While she can’t compete anymore herself, she is already broadcasting with BBC radio in Manchester. “I’ll definitely be involved in sport in general because I’ve never ever changed in my belief of its power to do good. I think it’s just got a phenomenal power to have an impact on people,” she said. “Whether that’s in a charity way or a whatever way.”
“Through my sport experience I’ve been able to do that, going to the refugee camps and doing boxing and sport with the kids there, in the favelas in Brazil where we played football with some of the kids in the children’s centres there. In America I went to a juvenile prison once and attempted to set up a game of football and very quickly stopped, ‘let’s do no contact!’ Very quickly realised it wasn’t a good idea. Incredible experiences. I’ve seen sport make a massive life changing difference to people. Whatever way I can be a part of that, I will be,” she said.

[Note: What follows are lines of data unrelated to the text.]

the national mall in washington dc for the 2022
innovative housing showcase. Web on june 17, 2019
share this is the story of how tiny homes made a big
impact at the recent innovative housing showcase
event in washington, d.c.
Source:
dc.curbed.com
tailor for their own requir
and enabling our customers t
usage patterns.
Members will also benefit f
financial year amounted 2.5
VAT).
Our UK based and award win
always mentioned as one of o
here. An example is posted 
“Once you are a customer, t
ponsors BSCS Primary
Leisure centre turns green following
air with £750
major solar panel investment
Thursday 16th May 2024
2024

“Look at amateur boxing, it’s run 99 per cent by volunteers, who give their love and energy week after week, night after night after, for free, just to help that kid along, or help the community or provide somewhere for kids to go. And then on top of that you’ve got your refs, your judges, your timekeepers, your corners. All these people that we couldn’t do it without, who all make it possible for the likes of me and everyone else to get to where we got to in the end. So it’s important to give that back. Not just whilst you’re boxing but certainly after and try and help other people have even half the experiences I’ve had or hopefully even more and do even better.
“That’s what you want to be part of.”